Ursolic acid attenuates cigarette smoke-induced emphysema in rats by regulating PERK and Nrf2 pathways.

OBJECTIVE: Ursolic acid (UA) is widely distributed in natural plants to against oxidation, virus, inflammation, tumor, and has been widely used in the pharmaceutical and cosmetics. However, its effect on emphysema of chronic obstructive pulmonary disease (COPD) is unknown. Unfolded protein response is involved in pathogenesis of COPD through PERK pathway. Nuclear erythroid-related factor 2 (Nrf2) regulates antioxidant defensive mechanism in COPD. This study was to explore effect and mechanism of UA on cigarette smoke (CS)-induced rat emphysema.

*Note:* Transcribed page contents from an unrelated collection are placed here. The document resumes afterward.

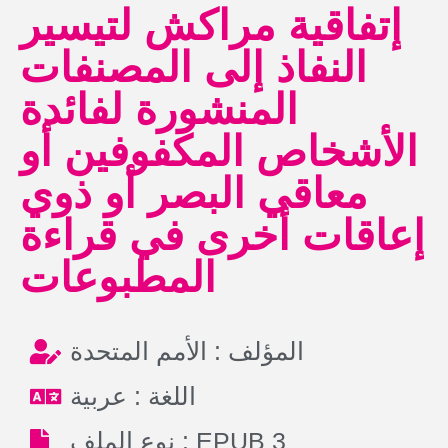
إتفاقية مراكش لتيسير
النفاذ إلى المصنفات
المنشورة لفائدة
الأشخاص المكفوفين أو
معاقي البصر أو ذوي
إعاقات أخرى في قراءة
المطبوعات
المؤلف : الأمم المتحدة
اللغة : عربية
نوع الملف : EPUB 3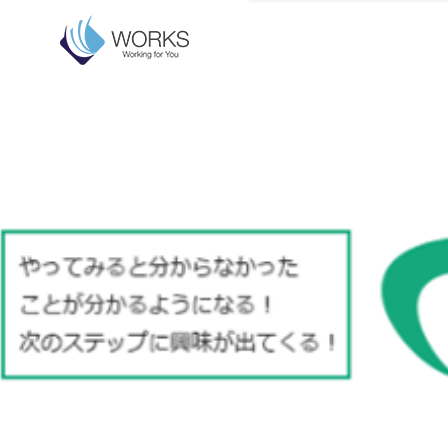
Top
企業情報
業務内容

MATERIALS AND METHODS: 50 Wistar rats were divided into 5 groups (n = 10 each): rats were exposed to CS for 12 weeks in absence (CS group) or presence of UA at different doses. Control group was treated with UA vehicle only. Histopathology, apoptosis, key protein expression of PERK and Nrf2 pathway were determined in lung tissues. Oxidative stress levels in lung were represented by 8-OHdG, MDA and GSH levels.

RESULTS: Emphysema-related pathology, based on inter-alveolar wall distance and alveolar density, was less severe in UA groups than in CS group. Compared with CS group, UA treatment down-regulated PERK pathway protein expression, up-regulated expression of Bcl-2 and down-regulated expression of Bax, Cleaved-Caspase3 and Cleaved-Caspase12. Moreover, UA decreased number of apoptotic cells in rat lungs. UA also up-regulated protein expression of Nrf2/ARE pathway and GSH level, decreased expression of oxidant stress factor 8-OHdG and MDA. These improvements were in accordance with attenuation of severity of emphysema.

CONCLUSIONS: UA attenuates CS-induced rat emphysema by down-regulating PERK pathway to alleviate CS-induced apoptosis in lung, and up-regulating Nrf2 pathway to improve cigarette smoke-induced oxidant stress in rat lungs.